Since I can't see a statistically significant difference in the interaction energy plots I was wondering if the ligand internal energies combined with the interaction energies might show the difference between runs with movement and those without.
In the g_energy dialog I can get angle and dihedral forces for the whole system, but I can't see how to get those values for just one energy group (ligand in my case).

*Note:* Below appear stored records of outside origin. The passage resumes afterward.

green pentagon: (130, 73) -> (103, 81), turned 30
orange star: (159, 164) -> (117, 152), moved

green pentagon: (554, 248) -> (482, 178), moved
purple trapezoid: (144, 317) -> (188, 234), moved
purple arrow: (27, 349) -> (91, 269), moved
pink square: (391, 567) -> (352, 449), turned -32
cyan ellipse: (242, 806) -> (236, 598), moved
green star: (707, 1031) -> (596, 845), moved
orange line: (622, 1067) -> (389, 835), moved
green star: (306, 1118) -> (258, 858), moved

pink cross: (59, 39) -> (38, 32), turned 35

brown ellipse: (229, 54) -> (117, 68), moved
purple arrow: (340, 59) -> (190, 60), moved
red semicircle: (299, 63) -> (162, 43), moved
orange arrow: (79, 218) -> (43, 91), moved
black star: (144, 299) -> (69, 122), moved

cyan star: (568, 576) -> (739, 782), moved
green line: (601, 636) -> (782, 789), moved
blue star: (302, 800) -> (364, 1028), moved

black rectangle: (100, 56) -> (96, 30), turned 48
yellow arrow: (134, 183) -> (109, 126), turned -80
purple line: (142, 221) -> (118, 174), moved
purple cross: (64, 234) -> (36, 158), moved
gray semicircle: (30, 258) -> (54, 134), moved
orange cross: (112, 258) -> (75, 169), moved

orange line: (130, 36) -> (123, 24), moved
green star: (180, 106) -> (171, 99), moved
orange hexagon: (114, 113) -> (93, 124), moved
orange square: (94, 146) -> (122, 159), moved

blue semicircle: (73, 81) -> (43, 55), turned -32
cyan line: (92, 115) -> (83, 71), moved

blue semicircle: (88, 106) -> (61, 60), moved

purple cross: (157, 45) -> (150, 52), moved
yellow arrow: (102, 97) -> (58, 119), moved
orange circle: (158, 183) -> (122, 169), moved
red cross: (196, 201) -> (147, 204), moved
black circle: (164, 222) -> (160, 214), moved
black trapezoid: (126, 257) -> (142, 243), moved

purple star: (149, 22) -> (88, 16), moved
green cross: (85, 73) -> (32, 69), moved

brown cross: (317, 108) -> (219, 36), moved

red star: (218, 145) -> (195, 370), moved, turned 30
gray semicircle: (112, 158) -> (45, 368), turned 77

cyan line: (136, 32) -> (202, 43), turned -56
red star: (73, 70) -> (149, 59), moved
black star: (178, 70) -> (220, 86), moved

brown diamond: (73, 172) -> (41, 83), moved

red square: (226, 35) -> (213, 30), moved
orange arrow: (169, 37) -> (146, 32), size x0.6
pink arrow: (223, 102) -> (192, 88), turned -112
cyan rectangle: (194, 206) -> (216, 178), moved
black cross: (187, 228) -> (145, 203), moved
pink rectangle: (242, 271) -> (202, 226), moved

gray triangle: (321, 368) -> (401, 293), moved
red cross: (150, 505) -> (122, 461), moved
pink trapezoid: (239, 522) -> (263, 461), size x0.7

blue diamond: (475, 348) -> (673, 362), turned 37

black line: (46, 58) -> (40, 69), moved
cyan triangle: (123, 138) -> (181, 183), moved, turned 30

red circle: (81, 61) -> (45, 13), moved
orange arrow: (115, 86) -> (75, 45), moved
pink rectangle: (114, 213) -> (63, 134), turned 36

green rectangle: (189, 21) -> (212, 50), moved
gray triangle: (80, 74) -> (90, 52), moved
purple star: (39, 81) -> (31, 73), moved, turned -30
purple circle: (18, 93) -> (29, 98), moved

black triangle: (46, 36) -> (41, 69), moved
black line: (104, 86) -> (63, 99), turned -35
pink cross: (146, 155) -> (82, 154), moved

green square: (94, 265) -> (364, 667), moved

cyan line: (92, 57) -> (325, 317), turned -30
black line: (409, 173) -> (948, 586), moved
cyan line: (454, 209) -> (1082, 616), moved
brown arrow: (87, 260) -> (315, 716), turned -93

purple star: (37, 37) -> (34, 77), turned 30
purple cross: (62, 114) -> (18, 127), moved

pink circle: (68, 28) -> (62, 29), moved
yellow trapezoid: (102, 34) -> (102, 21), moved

A thought that just occurred to me, should I also be using LIG-LIG interactions as well as LIG-rest?
All the best,
On 14/08/2012 11:07 AM, Tom Dupree wrote:
> Greetings all,
> Can I easily obtain the potential energy for a energy group rather than the whole simulation cell?
Yes. See manual 3.3 and 7.3.8. But below you imply you're already doing this. You can make custom groups - see http://www.gromacs.org/Documentation/File_Formats/Index_File
> Does it make any sense to do so?
> I am simulating protein ligand complexes and have observed movement in some cases. When I analyse the interaction energy sum of LJ and columbic of LIG-rest (or Lig-Protein + Lig-rest) I get very flat energy plots with no significant differences between the runs where movement occurs and runs where it does not.
> I am wondering if there are some energy terms I have not accounted for that may explain the differences and thought potential energy may be one. However any changes in ligand potential energy are going to be dwarfed by protein and water changes.
You can't expect to get an accurate quantitative picture by only looking at changes in internal energy, or only such changes for part of the system, because you have no estimate for how often those configurations arise. If the statistics from multiple runs of the same ensemble are significantly different, then you know you haven't converged any of the runs, and so probably can't say anything sensible about them.